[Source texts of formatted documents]
BEGIN

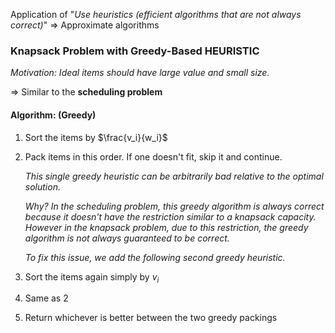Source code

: Application of "*Use heuristics (efficient algorithms that are not always correct)*"   => Approximate algorithms

### Knapsack Problem with Greedy-Based HEURISTIC

*Motivation: Ideal items should have large value and small size.*

=> Similar to the **scheduling problem**

#### Algorithm: (Greedy)

1. Sort the items by $\frac{v_i}{w_i}$

2. Pack items in this order. If one doesn't fit, skip it and continue.

   *This single greedy heuristic can be arbitrarily bad relative to the optimal solution.*

   *Why? In the scheduling problem, this greedy algorithm is always correct because it doesn't have the restriction similar to a knapsack capacity. However in the knapsack problem, due to this restriction, the greedy algorithm is not always guaranteed to be correct.*

   *To fix this issue, we add the following second greedy heuristic.*

3. Sort the items again simply by $v_i$

4. Same as 2

5. Return whichever is better between the two greedy packings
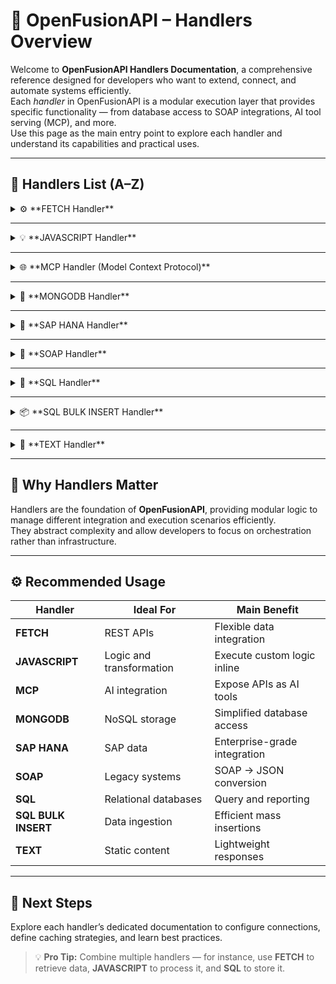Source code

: # 🚀 **OpenFusionAPI – Handlers Overview**

Welcome to **OpenFusionAPI Handlers Documentation**, a comprehensive reference designed for developers who want to extend, connect, and automate systems efficiently.  
Each *handler* in OpenFusionAPI is a modular execution layer that provides specific functionality — from database access to SOAP integrations, AI tool serving (MCP), and more.  
Use this page as the main entry point to explore each handler and understand its capabilities and practical uses.

---

## 🧩 **Handlers List (A–Z)**

<details>
<summary>⚙️ **FETCH Handler**</summary>

**Purpose:**  
Executes HTTP requests to external APIs or services.

**Use Case:**  
Ideal for consuming REST APIs, internal microservices, or external data providers returning JSON, XML, or text.

**Key Features:**  
- Supports all HTTP methods (GET, POST, PUT, DELETE, etc.)  
- Allows custom headers and query parameters  
- Integrated caching and logging  
- Can be combined with other handlers for data pipelines  
</details>

---

<details>
<summary>💡 **JAVASCRIPT Handler**</summary>

**Purpose:**  
Executes JavaScript logic directly inside OpenFusionAPI.

**Use Case:**  
Perfect for dynamic data transformation, validation, or building advanced flow control without modifying backend code.

**Key Features:**  
- Built-in JavaScript editor  
- Supports isolated execution contexts  
- Can invoke other endpoints programmatically  
- Includes internal helper libraries  
</details>

---

<details>
<summary>🌐 **MCP Handler (Model Context Protocol)**</summary>

**Purpose:**  
Creates an MCP server that exposes OpenFusionAPI endpoints as AI-accessible tools through the Model Context Protocol.

**Use Case:**  
Enables AI assistants and automation systems to interact with your APIs naturally.

**Key Features:**  
- Uses `@modelcontextprotocol/sdk` internally  
- Detects all MCP-enabled endpoints automatically  
- Returns MCP-standard metadata responses  
- Compatible with MCP clients such as *Inspector* and others  
</details>

---

<details>
<summary>🍃 **MONGODB Handler**</summary>

**Purpose:**  
Provides connectivity to MongoDB databases using the Mongoose library.

**Use Case:**  
Integrates OpenFusionAPI endpoints with MongoDB collections for CRUD operations.

**Key Features:**  
- Connection via inline or environment variables  
- Uses the same caching and logging system as other handlers  
- Executes custom logic via embedded JavaScript  
- Opens and closes the connection automatically per request  
</details>

---

<details>
<summary>🧮 **SAP HANA Handler**</summary>

**Purpose:**  
Executes SQL commands on SAP HANA databases.

**Use Case:**  
Bridges enterprise SAP environments with web APIs or automation tools.

**Key Features:**  
- Full SQL support for SAP HANA  
- Parameterized authentication and connection settings  
- Returns data as JSON  
- Handles caching, logging, and error control consistently  
</details>

---

<details>
<summary>🧱 **SOAP Handler**</summary>

**Purpose:**  
Handles SOAP-based services and WSDL integration.

**Use Case:**  
Perfect for enterprise or legacy system integrations requiring SOAP communication.

**Key Features:**  
- Parameterized authentication for SOAP requests  
- Auto-generates clients based on WSDL  
- Returns results as JSON  
- Fully compatible with fastify and Node.js standards  
</details>

---

<details>
<summary>💾 **SQL Handler**</summary>

**Purpose:**  
Executes standard SQL operations across supported databases via Sequelize.

**Use Case:**  
Ideal for CRUD operations, analytics, and reporting endpoints.

**Key Features:**  
- Compatible with MySQL, PostgreSQL, MSSQL, SQLite  
- Accepts dynamic queries and parameters  
- Returns query results in JSON format  
- Includes caching and unified logging  
</details>

---

<details>
<summary>📦 **SQL BULK INSERT Handler**</summary>

**Purpose:**  
Performs efficient bulk insert operations on supported SQL databases.

**Use Case:**  
Used for high-performance data imports or synchronization.

**Key Features:**  
- Requires table name and data array in JSON  
- Ignores non-existing fields automatically  
- Returns number of inserted rows  
- May lock the table depending on the database engine  
</details>

---

<details>
<summary>🧾 **TEXT Handler**</summary>

**Purpose:**  
Delivers static text or files via HTTP responses.

**Use Case:**  
Best suited for serving static data, help content, or configuration scripts.

**Key Features:**  
- Supports multiple MIME types  
- Fully configurable content source  
- Optional caching in seconds  
- Lightweight and efficient  
</details>

---

## 🧠 **Why Handlers Matter**

Handlers are the foundation of **OpenFusionAPI**, providing modular logic to manage different integration and execution scenarios efficiently.  
They abstract complexity and allow developers to focus on orchestration rather than infrastructure.

---

## ⚙️ **Recommended Usage**

| Handler | Ideal For | Main Benefit |
|----------|------------|--------------|
| **FETCH** | REST APIs | Flexible data integration |
| **JAVASCRIPT** | Logic and transformation | Execute custom logic inline |
| **MCP** | AI integration | Expose APIs as AI tools |
| **MONGODB** | NoSQL storage | Simplified database access |
| **SAP HANA** | SAP data | Enterprise-grade integration |
| **SOAP** | Legacy systems | SOAP → JSON conversion |
| **SQL** | Relational databases | Query and reporting |
| **SQL BULK INSERT** | Data ingestion | Efficient mass insertions |
| **TEXT** | Static content | Lightweight responses |

---

## 🧭 **Next Steps**

Explore each handler’s dedicated documentation to configure connections, define caching strategies, and learn best practices.  
> 💡 **Pro Tip:** Combine multiple handlers — for instance, use **FETCH** to retrieve data, **JAVASCRIPT** to process it, and **SQL** to store it.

END

What to produce:
Wherever the word "FETCH" turns up in the records above, copy the line that holds it.

Solution for this exercise:
<summary>⚙️ **FETCH Handler**</summary>
| **FETCH** | REST APIs | Flexible data integration |
> 💡 **Pro Tip:** Combine multiple handlers — for instance, use **FETCH** to retrieve data, **JAVASCRIPT** to process it, and **SQL** to store it.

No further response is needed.